If you have monkeypox or have been exposed, limit your contact with other individuals…human and animal. This includes trying to prevent any direct contact, as well as reducing time spent in close proximity (because of potential aerosol spread) and contact with potentially contaminated items (e.g. sheets, towels, furniture).

Should someone with monkeypox get rid of their pet?

No. Consideration could be given to temporarily re-homing the pet but that would only be reasonable if the pet hasn’t been exposed. Otherwise, it creates a potential transmission situation if the pet carries the virus to a new household. As with COVID, it’s probably best to keep the pet in the household and let the pet and owner(s) get through the situation together in isolation.

In this case report, the owners reported being careful to prevent contact with their dog after they developed signs of MPX. Yet, the dog still got infected, either because they couldn’t adequately isolate from the dog or because it was infected before they realized what was going on. Given the timeframe (the dog got skin lesions 12 days after the owners) the dog was probably infected very early given the likely incubation period of MPX in dogs.

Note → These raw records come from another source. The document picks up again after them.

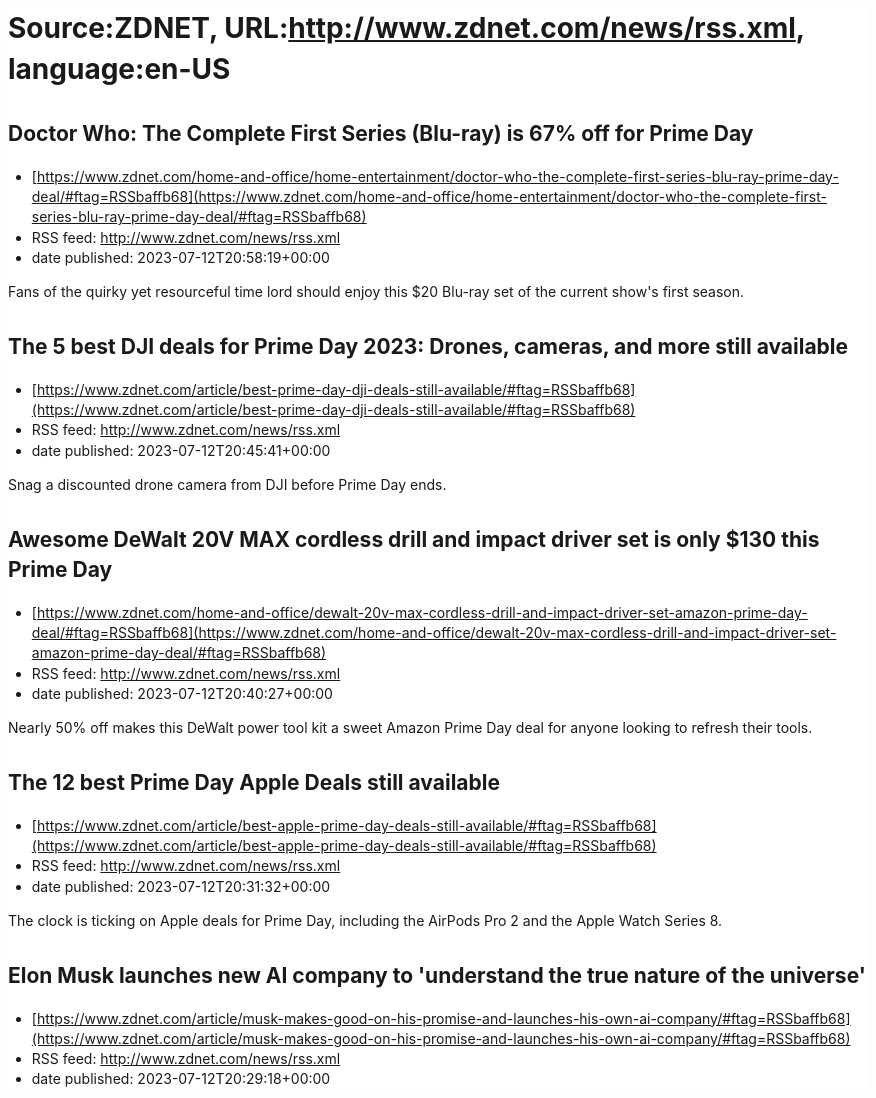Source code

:# Source:ZDNET, URL:http://www.zdnet.com/news/rss.xml, language:en-US

## Doctor Who: The Complete First Series (Blu-ray) is 67% off for Prime Day
 - [https://www.zdnet.com/home-and-office/home-entertainment/doctor-who-the-complete-first-series-blu-ray-prime-day-deal/#ftag=RSSbaffb68](https://www.zdnet.com/home-and-office/home-entertainment/doctor-who-the-complete-first-series-blu-ray-prime-day-deal/#ftag=RSSbaffb68)
 - RSS feed: http://www.zdnet.com/news/rss.xml
 - date published: 2023-07-12T20:58:19+00:00

Fans of the quirky yet resourceful time lord should enjoy this $20 Blu-ray set of the current show's first season.

## The 5 best DJI deals for Prime Day 2023: Drones, cameras, and more still available
 - [https://www.zdnet.com/article/best-prime-day-dji-deals-still-available/#ftag=RSSbaffb68](https://www.zdnet.com/article/best-prime-day-dji-deals-still-available/#ftag=RSSbaffb68)
 - RSS feed: http://www.zdnet.com/news/rss.xml
 - date published: 2023-07-12T20:45:41+00:00

Snag a discounted drone camera from DJI before Prime Day ends.

## Awesome DeWalt 20V MAX cordless drill and impact driver set is only $130 this Prime Day
 - [https://www.zdnet.com/home-and-office/dewalt-20v-max-cordless-drill-and-impact-driver-set-amazon-prime-day-deal/#ftag=RSSbaffb68](https://www.zdnet.com/home-and-office/dewalt-20v-max-cordless-drill-and-impact-driver-set-amazon-prime-day-deal/#ftag=RSSbaffb68)
 - RSS feed: http://www.zdnet.com/news/rss.xml
 - date published: 2023-07-12T20:40:27+00:00

Nearly 50% off makes this DeWalt power tool kit a sweet Amazon Prime Day deal for anyone looking to refresh their tools.

## The 12 best Prime Day Apple Deals still available
 - [https://www.zdnet.com/article/best-apple-prime-day-deals-still-available/#ftag=RSSbaffb68](https://www.zdnet.com/article/best-apple-prime-day-deals-still-available/#ftag=RSSbaffb68)
 - RSS feed: http://www.zdnet.com/news/rss.xml
 - date published: 2023-07-12T20:31:32+00:00

The clock is ticking on Apple deals for Prime Day, including the AirPods Pro 2 and the Apple Watch Series 8.

## Elon Musk launches new AI company to 'understand the true nature of the universe'
 - [https://www.zdnet.com/article/musk-makes-good-on-his-promise-and-launches-his-own-ai-company/#ftag=RSSbaffb68](https://www.zdnet.com/article/musk-makes-good-on-his-promise-and-launches-his-own-ai-company/#ftag=RSSbaffb68)
 - RSS feed: http://www.zdnet.com/news/rss.xml
 - date published: 2023-07-12T20:29:18+00:00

Should someone be worried about getting monkeypox from their pet?

No. This is pretty much the same discussion as we had with COVID. Most of the risk is to, rather than from, the pet. If a pet has MPX, it likely got it from its owner. So, pets are unlikely to be the primary source of MPX for a household. The transmission risks are probably greatest if the pet is infected and then encounters people outside the household when it has skin lesions. That’s hopefully going to be rare and probably of greatest concern for vets.

Should I stay away from dog parks? I don’t know who’s going to be there.

That’s overkill. Yes, we can never guarantee any random dog doesn’t have MPX. But, we can never guarantee much in life, and the risk posed by random, short term, outdoor contacts at a dog park are presumably exceptionally low.

What is the animal needs to go to a vet?

Stay tuned. We’ll have more details out for that ASAP. CDC has some info here.

So….this isn’t overly surprising. It’s a bit concerning and something we definitely need to investigate more, but nothing to panic about.